Damn. I am blogging. I hate me. I would rather search other blogs, get frustrated when you do not answer my questions, judge everyone and live in my own private bubble. Instead, I start my own blog. Super.

The main reason I wanted to do this is because I have not found "the site." I want answers dammit! Like, how the hell do you keep your house clean? No, really? How do you fight the urge to sit in front of the TV all day? When do you plant tomatoes in Minnesota? What can you do to help your husband understand that you are always right? How do you manage other peoples lives without managing other peoples lives? How do you keep a budget when you hate a budget? Simple questions really. So I Googled "homemaker." I have nothing against Christian Mothers. I might even be one (just don't tell my husband). But, I do have something against people who say they are Christian Mothers. It's like some group that never invited me to play.

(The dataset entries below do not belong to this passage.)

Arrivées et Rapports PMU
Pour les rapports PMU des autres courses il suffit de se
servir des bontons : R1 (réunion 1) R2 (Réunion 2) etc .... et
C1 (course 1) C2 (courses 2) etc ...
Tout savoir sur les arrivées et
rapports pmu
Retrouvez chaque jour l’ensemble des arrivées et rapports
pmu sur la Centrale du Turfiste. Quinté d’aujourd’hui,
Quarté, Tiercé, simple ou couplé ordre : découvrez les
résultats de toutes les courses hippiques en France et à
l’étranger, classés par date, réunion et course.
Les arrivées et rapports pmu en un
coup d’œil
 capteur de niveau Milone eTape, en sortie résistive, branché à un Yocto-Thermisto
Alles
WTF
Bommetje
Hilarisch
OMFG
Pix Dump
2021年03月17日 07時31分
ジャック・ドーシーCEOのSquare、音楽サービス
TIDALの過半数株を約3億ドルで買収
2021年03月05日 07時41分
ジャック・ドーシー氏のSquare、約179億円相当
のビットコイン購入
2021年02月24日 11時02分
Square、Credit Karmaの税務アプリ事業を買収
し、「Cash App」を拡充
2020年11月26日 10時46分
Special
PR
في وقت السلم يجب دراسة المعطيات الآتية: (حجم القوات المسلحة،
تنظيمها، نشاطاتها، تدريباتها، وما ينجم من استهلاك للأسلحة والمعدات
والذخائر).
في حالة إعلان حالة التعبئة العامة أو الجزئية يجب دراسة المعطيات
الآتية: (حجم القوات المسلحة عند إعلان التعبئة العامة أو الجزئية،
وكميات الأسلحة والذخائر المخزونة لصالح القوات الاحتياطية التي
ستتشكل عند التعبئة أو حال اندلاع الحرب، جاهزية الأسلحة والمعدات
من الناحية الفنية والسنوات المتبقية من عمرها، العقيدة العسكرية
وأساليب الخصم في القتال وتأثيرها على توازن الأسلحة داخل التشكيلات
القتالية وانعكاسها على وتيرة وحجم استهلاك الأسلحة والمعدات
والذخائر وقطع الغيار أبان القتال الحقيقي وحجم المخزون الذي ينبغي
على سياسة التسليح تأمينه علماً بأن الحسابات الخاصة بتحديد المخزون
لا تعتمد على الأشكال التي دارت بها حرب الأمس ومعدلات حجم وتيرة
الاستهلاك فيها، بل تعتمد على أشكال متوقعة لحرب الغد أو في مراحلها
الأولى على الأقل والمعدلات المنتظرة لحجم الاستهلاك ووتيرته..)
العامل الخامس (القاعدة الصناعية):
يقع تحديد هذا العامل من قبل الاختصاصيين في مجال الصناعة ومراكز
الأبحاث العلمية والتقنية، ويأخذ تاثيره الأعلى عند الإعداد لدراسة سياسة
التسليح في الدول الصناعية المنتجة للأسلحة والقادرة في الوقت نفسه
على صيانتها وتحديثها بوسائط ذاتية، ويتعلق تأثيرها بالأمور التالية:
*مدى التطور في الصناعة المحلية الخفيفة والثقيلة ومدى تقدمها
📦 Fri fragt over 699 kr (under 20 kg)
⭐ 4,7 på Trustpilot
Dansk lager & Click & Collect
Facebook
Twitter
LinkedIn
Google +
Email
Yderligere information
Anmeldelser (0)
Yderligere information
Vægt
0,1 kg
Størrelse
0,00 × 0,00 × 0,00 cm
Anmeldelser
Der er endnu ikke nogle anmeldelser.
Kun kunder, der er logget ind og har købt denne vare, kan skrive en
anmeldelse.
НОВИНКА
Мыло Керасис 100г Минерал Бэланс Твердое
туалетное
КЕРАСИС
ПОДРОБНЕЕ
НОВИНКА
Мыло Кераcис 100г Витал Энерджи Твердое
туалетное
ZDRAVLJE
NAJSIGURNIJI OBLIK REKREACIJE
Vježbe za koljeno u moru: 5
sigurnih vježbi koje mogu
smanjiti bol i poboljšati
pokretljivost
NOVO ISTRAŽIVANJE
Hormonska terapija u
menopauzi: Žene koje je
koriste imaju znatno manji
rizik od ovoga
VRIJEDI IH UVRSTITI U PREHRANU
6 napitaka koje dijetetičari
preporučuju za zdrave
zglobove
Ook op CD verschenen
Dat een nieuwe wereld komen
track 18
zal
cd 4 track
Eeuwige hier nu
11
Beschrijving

I really don't want to play, but a conversation would be nice. Apparently, homemakers are Christian. Damn. Who knew. I should have put that on my resume to stay at home with my kids.

So, that being said, I could only find things that advocated a full day of cleaning every other day, between the food shopping, lawn work, social life and the whole watching the kids thing. I have two infants and I want to play. I also want a clean house. I also want to cook good healthy dinners. And I want to make my husband happy. And I want to have creative spaces for my daughters. Oh, and I want to want to work my 10-20 hours a week. Then there is the need to hang out with friends (like that ever happens) and our families. So, how do I that? Can I google this paragraph and find the answer. mmmm, probably not.

Here is it. This is my answer. I am going to get up tomorrow, do what I can, laugh as much as possible, and have faith (see, told ya) that what needs to get done, will.

I hereby declare this blog to be my journey. It is my hope that by telling you about it, you can help me and I can help me. So, here goes. I will keep you posted.